Aquele timbre foi apresentado na sessão de 2 de junho de 1837 e mandado fazer em 30 do mesmo mês em Lisboa, presumindo-se que no Algarve não existiriam casas da especialidade.
Todos os anos, especialmente naqueles estava em efetiva atividade (e que nem sempre aconteceu até 1848) se comemorava solenemente com discursos e sessões públicas o dia da sua instalação.
Deixou-se entender há pouco que o gabinete teve períodos de relativa sonolência, e outros de franca atividade.
Entre os de intensa atividade citam-se os anos seguintes à sua formação, isto é, de 1836 até ao verão de 1840; o princípio dos anos 1841 e 1842. Em contrapartida os segundos semestres destes anos e, bem assim, como os anos de 1843, 45, 46 e 47 não são registados no livro de Atas da Sociedade, que serve de base ao presente trabalho. No entanto, aparecem atas separadas por várias folhas em branco. Seria o devido lugar para as atas das sessões havidas e que por qualquer motivo não foram redigidas? De qualquer modo, não nos parece muito verosímil tal asserção, uma vez que no início de cada sessão se procedia à leitura e aprovação da ata da sessão precedente. Talvez a razão estivesse na clara demarcação dos vários anos, dando a ideia real de que houvera um largo período de tempo em que a sociedade não reunira ou estivera em menor atividade.
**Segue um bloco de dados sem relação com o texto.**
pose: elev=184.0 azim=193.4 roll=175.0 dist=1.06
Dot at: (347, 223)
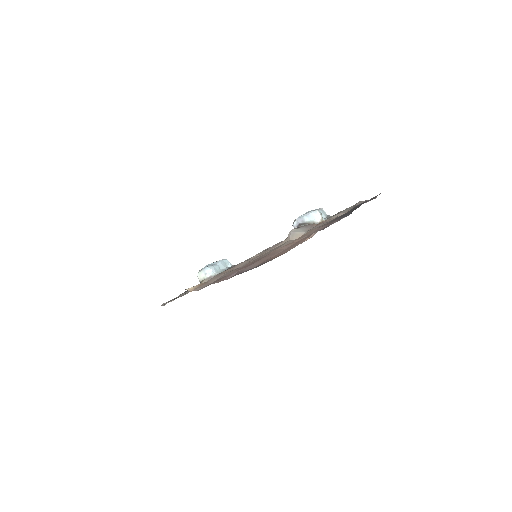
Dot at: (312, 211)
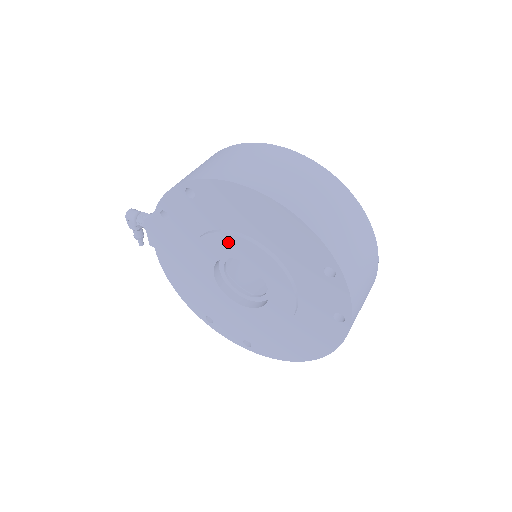
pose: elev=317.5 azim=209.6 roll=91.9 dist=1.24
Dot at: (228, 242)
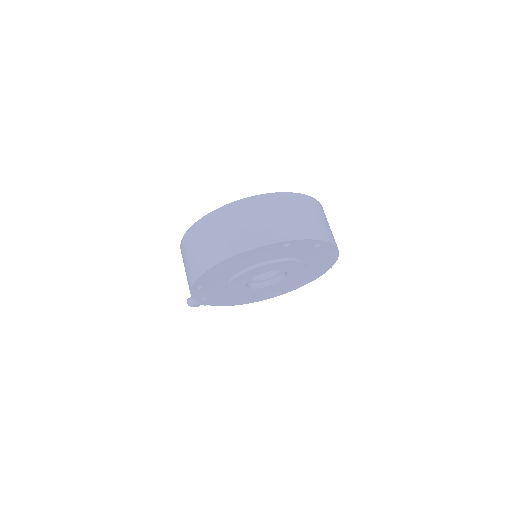
Dot at: (238, 280)
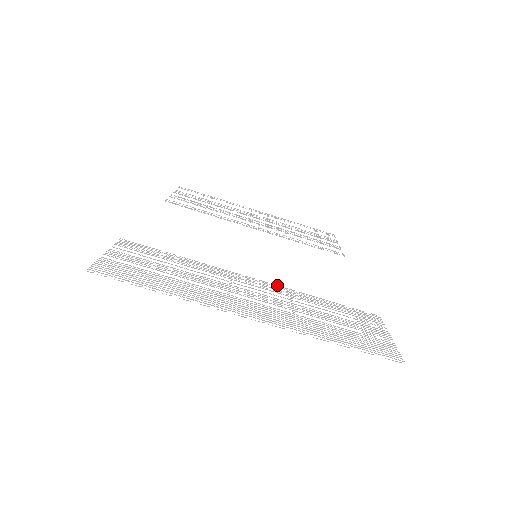
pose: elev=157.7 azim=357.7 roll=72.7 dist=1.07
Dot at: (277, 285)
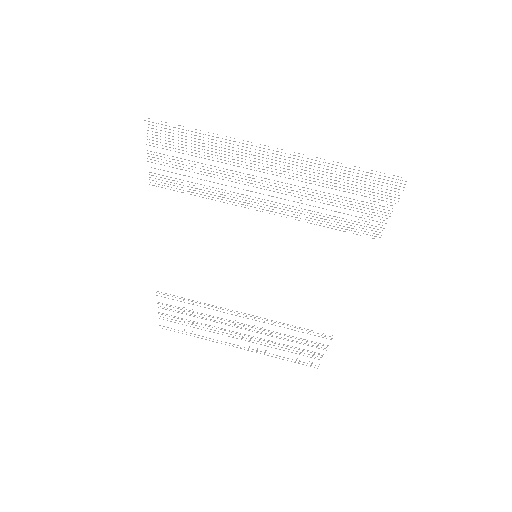
Dot at: occluded
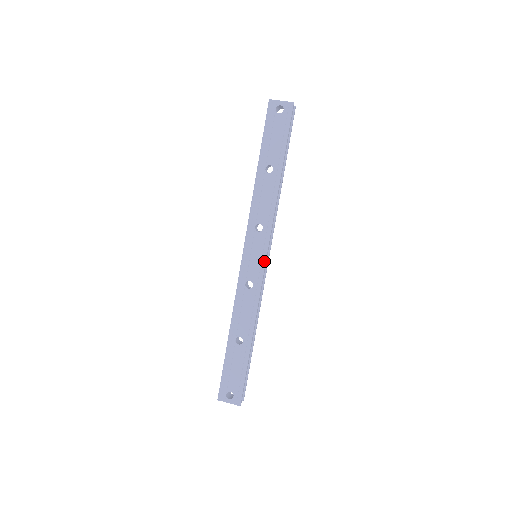
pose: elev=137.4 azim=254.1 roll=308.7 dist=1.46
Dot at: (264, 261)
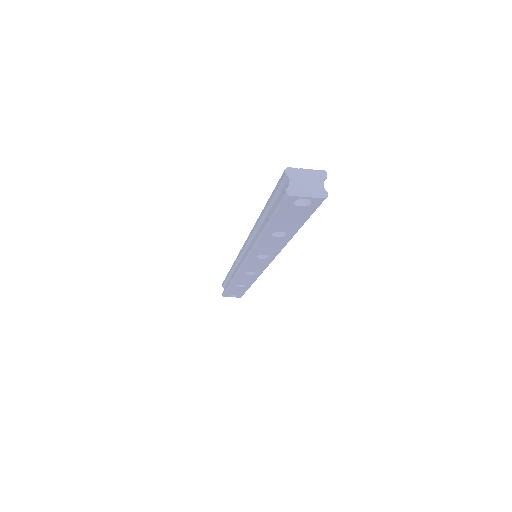
Dot at: occluded
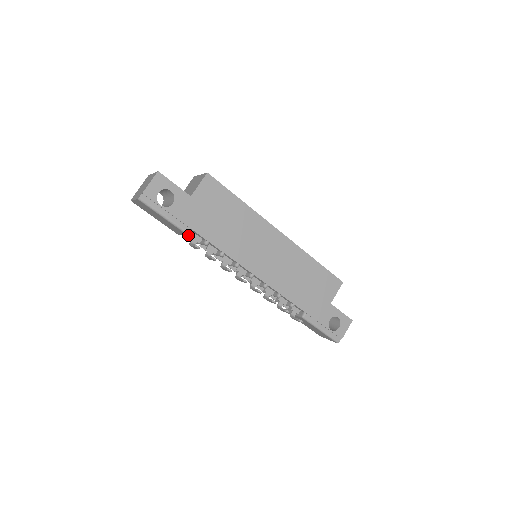
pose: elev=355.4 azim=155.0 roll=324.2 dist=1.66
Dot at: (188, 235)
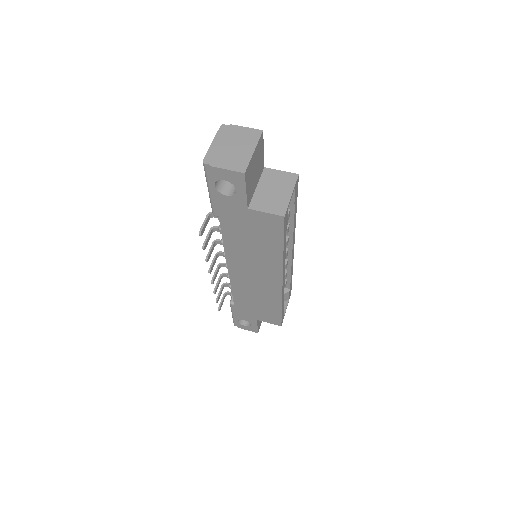
Dot at: (213, 213)
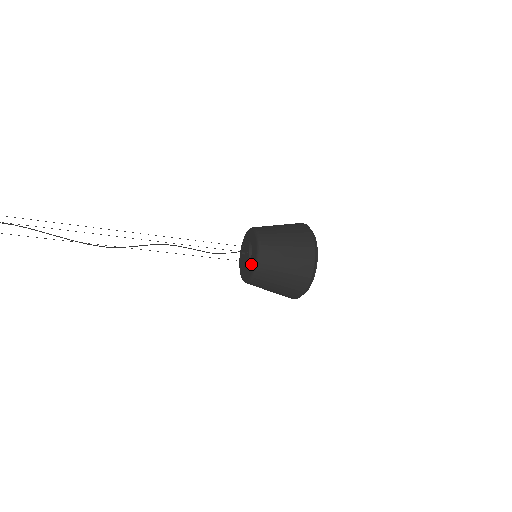
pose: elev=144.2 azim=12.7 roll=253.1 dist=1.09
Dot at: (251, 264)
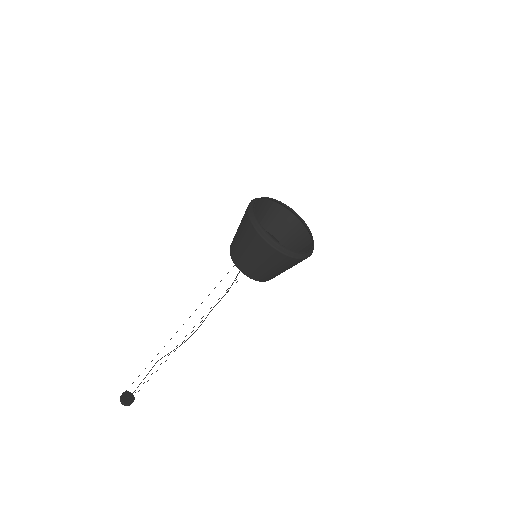
Dot at: occluded
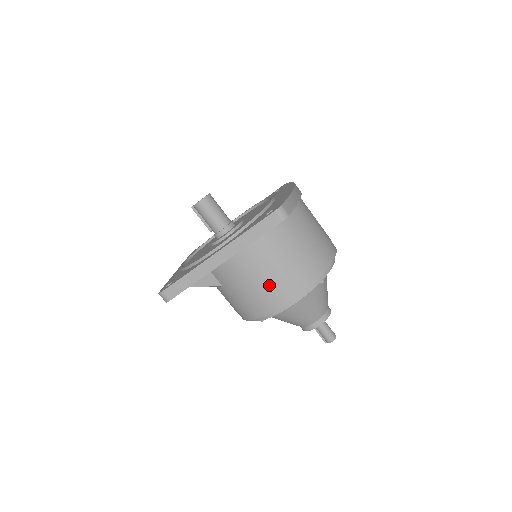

Cabe aqui dizer novamente que se desconhecem os estatutos precisos deste gabinete que, no entanto, os elaborou e aprovou logo na primeira sessão posterior à sua instalação – na sessão de 13 de janeiro de 1836. Sabe-se explicitamente que a assembleia deveria reunir todos os meses, ao fim da tarde do último dia de cada mês, o qual, se fosse domingo ou feriado, deveria fazer antecipar a reunião para o dia anterior.
Uma possível descoberta dos citados estatutos muito viria aclarar toda a forma de processamento da dita sociedade, limitando-nos assim nós a reunir aquilo que separadamente se recolhe nas atas das diversas sessões que formam ao todo, entre 1835 e 1848, cento e treze, entre ordinárias e extraordinárias.
Quanto ao ano da sua extinção como sociedade, também não se sabe ao certo. Temos apresentado o ano de 1848 como sendo o último, baseando-nos no facto, já devidamente ressalvado, de a última sessão, cuja ata se encontra no respetivo livro, ser a de 20 de fevereiro de 1848.